There were no reports of this atrocity by newspapers or radio at the time. If the news sheets published by various resistance groups covered the story, it was soon overlaid by fresh events. Then at the Liberation in 1944, the victorious General de Gaulle gave a version of contemporary history that flattered his fellow citizens by omitting unpleasant details. In his defence it has been said that he was editing the truth to bind the wounds of the nation and restore a sense of self-confidence. In the event De Gaulle's account became the received wisdom for many years.

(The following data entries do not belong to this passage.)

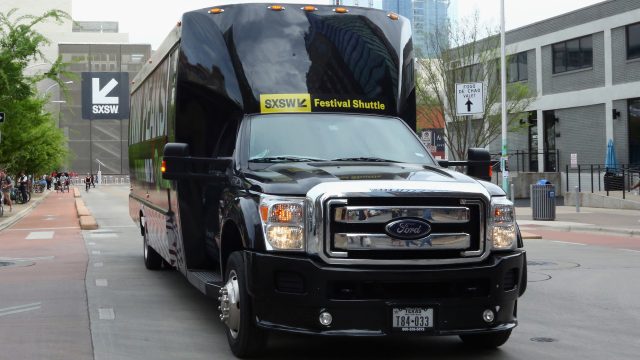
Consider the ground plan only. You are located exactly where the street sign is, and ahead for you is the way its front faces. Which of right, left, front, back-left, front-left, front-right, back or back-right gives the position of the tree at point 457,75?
back

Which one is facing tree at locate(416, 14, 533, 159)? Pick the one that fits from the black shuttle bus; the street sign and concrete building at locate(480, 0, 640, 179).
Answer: the concrete building

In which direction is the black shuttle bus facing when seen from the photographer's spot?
facing the viewer and to the right of the viewer

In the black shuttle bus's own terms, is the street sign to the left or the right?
on its left

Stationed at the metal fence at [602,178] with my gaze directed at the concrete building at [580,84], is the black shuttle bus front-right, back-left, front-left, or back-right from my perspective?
back-left

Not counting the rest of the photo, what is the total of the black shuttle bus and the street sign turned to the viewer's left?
0

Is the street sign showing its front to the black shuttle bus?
yes

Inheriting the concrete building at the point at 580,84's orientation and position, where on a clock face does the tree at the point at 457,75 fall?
The tree is roughly at 12 o'clock from the concrete building.

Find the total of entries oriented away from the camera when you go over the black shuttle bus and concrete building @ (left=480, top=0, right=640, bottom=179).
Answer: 0

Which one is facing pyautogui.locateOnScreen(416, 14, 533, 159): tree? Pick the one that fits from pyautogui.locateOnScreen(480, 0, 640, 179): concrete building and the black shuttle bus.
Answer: the concrete building

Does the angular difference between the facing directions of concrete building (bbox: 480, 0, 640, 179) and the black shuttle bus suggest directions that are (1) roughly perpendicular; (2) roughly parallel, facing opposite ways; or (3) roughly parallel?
roughly perpendicular

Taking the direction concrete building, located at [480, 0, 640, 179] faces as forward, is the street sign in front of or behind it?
in front

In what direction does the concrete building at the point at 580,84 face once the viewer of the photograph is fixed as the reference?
facing the viewer and to the left of the viewer

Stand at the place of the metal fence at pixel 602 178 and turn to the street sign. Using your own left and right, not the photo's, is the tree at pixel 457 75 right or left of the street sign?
right

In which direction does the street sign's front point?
toward the camera

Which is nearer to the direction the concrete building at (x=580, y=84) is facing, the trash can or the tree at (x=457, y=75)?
the tree

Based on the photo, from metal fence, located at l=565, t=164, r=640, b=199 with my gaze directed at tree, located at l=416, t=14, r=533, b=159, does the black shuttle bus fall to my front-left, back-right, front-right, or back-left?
front-left
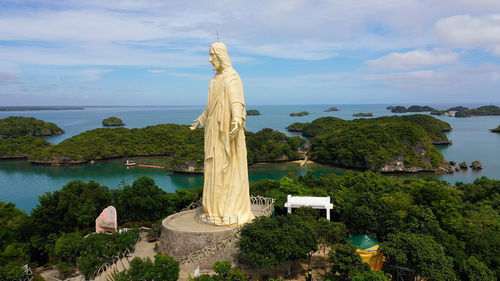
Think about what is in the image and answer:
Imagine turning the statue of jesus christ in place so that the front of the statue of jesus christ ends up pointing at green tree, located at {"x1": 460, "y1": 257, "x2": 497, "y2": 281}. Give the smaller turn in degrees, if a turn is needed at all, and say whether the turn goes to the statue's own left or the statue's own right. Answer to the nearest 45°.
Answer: approximately 135° to the statue's own left

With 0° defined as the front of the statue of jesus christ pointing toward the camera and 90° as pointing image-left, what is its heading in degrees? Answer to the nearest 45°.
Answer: approximately 45°

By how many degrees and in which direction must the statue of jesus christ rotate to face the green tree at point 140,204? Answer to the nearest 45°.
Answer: approximately 90° to its right

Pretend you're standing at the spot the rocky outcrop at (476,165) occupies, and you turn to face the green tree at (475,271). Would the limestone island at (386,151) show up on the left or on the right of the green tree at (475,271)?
right

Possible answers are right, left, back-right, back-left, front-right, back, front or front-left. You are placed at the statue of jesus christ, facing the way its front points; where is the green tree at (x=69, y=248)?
front-right

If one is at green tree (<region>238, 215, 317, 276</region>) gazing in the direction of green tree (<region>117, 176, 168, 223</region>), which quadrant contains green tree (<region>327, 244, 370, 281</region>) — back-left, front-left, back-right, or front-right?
back-right

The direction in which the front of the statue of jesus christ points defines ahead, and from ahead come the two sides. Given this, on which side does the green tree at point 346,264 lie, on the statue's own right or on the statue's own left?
on the statue's own left

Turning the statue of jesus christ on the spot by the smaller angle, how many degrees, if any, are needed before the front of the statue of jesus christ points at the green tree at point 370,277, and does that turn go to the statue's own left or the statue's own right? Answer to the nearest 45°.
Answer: approximately 90° to the statue's own left
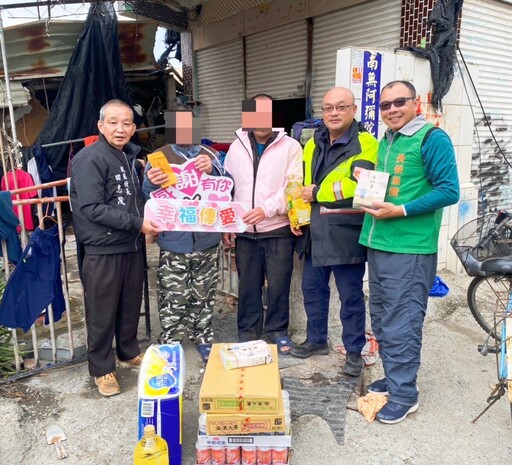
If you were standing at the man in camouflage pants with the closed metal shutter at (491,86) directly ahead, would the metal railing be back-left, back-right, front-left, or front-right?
back-left

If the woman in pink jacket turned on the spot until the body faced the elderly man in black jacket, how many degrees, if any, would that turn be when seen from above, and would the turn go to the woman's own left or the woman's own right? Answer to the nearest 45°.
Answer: approximately 45° to the woman's own right

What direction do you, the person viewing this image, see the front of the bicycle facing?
facing away from the viewer and to the left of the viewer

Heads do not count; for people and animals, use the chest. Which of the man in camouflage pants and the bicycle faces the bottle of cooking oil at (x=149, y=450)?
the man in camouflage pants

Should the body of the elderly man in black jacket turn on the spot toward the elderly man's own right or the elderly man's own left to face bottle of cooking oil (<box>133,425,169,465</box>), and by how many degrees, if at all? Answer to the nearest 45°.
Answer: approximately 45° to the elderly man's own right

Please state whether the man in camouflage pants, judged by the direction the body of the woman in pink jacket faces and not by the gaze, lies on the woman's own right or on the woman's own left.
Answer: on the woman's own right

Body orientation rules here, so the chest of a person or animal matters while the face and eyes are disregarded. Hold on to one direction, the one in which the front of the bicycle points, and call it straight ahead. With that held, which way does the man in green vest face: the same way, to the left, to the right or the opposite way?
to the left
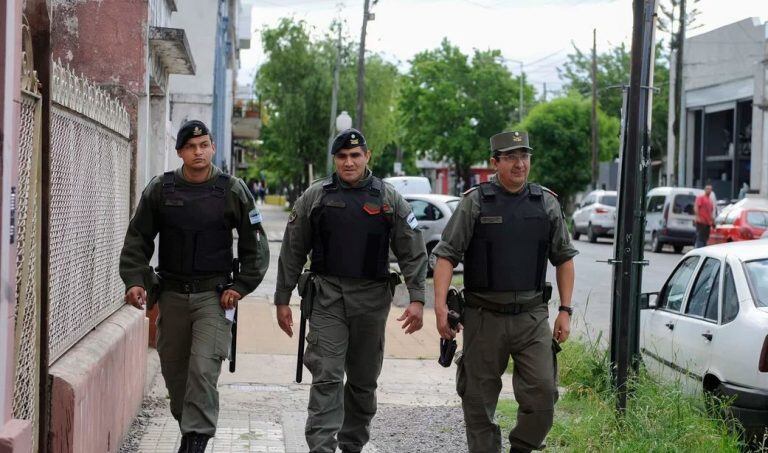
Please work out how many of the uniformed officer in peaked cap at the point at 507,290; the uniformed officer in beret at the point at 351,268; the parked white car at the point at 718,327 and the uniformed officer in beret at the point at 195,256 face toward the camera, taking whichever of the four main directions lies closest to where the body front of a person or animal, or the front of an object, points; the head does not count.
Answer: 3

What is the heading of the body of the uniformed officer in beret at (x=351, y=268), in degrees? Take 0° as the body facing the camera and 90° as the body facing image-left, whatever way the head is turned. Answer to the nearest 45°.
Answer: approximately 0°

De Gaulle's opening move was to cast the Second World War as the final phase of a 30-year war that had begun in 1914 with the shooting of the Archduke Ferdinand of Austria in Sarajevo. This had the effect of taking ideology out of the long conflict (including anti-Semitism) and reducing it to national rivalries. Second, De Gaulle also denied the legitimacy of the Vichy Government and it became hard to believe it had ever existed, let alone carried out the "rafle" of the Vel' d'Hiver. Unsurprisingly the Second World War was not taught in schools until 1962, and even then without mentioning the hounding to death of thousands of Jews.

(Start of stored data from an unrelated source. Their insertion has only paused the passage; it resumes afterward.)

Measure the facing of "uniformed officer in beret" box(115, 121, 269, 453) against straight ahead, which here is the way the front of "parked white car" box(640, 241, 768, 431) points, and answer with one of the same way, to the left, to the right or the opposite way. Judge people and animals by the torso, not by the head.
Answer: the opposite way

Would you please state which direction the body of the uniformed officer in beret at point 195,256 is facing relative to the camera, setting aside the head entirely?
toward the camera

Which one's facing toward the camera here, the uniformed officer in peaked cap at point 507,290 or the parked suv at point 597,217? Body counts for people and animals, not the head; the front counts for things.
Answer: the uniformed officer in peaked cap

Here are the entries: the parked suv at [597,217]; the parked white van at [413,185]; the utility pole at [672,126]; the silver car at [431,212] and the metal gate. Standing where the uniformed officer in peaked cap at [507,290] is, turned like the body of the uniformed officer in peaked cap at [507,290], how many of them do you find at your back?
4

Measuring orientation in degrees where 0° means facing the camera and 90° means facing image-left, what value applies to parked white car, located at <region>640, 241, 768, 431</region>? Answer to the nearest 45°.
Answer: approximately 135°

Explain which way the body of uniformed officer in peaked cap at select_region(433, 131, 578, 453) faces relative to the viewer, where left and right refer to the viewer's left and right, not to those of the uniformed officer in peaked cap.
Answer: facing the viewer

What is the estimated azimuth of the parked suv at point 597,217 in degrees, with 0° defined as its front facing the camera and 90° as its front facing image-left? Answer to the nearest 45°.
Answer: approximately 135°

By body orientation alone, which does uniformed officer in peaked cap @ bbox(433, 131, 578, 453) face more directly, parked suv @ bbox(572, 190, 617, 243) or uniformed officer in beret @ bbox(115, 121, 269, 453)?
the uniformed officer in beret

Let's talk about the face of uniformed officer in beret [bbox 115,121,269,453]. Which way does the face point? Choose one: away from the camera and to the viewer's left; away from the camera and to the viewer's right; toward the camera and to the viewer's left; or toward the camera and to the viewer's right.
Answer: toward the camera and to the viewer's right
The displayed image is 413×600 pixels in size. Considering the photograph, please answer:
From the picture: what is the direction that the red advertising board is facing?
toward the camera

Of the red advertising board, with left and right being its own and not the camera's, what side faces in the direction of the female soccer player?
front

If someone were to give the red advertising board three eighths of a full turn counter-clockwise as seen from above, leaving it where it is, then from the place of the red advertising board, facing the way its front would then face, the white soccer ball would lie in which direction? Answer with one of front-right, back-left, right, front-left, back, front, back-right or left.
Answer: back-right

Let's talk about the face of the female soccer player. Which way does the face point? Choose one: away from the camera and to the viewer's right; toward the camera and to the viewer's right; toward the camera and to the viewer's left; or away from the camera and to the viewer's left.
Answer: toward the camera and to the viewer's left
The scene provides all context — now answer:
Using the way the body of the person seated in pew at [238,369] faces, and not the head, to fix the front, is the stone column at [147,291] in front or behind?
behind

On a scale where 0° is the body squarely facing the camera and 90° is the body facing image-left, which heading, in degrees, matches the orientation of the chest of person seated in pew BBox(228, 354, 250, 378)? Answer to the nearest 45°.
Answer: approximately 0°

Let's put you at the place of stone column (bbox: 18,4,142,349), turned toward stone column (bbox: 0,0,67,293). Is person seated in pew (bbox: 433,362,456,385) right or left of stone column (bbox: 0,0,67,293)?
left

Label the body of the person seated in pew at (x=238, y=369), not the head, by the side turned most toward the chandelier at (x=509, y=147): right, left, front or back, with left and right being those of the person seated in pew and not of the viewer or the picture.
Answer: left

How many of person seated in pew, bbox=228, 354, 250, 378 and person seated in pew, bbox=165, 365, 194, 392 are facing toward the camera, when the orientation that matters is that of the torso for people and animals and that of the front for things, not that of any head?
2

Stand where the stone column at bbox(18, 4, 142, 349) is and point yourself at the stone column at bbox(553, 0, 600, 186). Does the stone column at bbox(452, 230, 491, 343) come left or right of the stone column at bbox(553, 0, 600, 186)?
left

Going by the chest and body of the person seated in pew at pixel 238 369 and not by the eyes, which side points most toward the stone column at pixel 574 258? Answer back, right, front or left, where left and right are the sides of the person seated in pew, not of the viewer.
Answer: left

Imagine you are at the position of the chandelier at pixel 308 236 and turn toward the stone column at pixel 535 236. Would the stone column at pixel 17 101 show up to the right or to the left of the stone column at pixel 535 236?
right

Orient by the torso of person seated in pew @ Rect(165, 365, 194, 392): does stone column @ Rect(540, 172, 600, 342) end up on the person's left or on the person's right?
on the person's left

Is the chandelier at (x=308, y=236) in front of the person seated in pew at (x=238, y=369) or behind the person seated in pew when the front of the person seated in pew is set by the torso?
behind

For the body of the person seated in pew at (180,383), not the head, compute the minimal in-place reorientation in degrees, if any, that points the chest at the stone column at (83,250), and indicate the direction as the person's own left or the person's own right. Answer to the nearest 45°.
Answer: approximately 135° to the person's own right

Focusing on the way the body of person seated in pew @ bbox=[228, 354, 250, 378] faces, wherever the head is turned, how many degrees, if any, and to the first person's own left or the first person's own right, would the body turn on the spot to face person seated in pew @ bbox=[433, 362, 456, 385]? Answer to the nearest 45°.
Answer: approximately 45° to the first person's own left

As a matter of fact, during the 1940s and 1950s, the great majority of French Jews had little desire to claim a special place among the heroes or the casualties of the war. As a book just published in France ( La Mémoire Désunie by Olivier Wieviorka, Seuil) shows, their preoccupation was to re-integrate themselves into the national community from which they had been excluded. Jewish associations were more concerned with mutual aid than lobbying.

Thus for many years, nobody at all seemed to want to know about the "rafle". Curiously the trials of leading Nazi sympathisers in 1945 and 1946 failed to jolt the nation out of its amnesia.

Until, that is, in the 1960s the resistance fighters who had been neither Gaullists nor communists began to speak out and reveal that the political parties of right and left had given misleading accounts. Then in 1972 came publication of the groundbreaking book by the American scholar Robert Paxton, Vichy France, Old Guard and New Order, 1940-1944, based on German sources. He argued that Vichy collaboration with Germany was willingly undertaken. The French Government opened the archives in 1979. Charges of crimes against humanity were brought against French officials who had avoided punishment for their role in the "rafle".

Finally, in 1995, President Chirac publicly recognised that the French state apparatus had supported the German occupier in persecuting the Jews of France. The "rafle" of the Vel' d'Hiver could longer be denied. France had, "delivered those it should have protected to their executioners". The new film completes the process.

Teachers were invited to previews all over France. At the same time the French Government has sent background material to 11,000 schools. Now France will never forget those violent knocks on the doors of Jewish homes in Paris at 4am on 16 July 1942.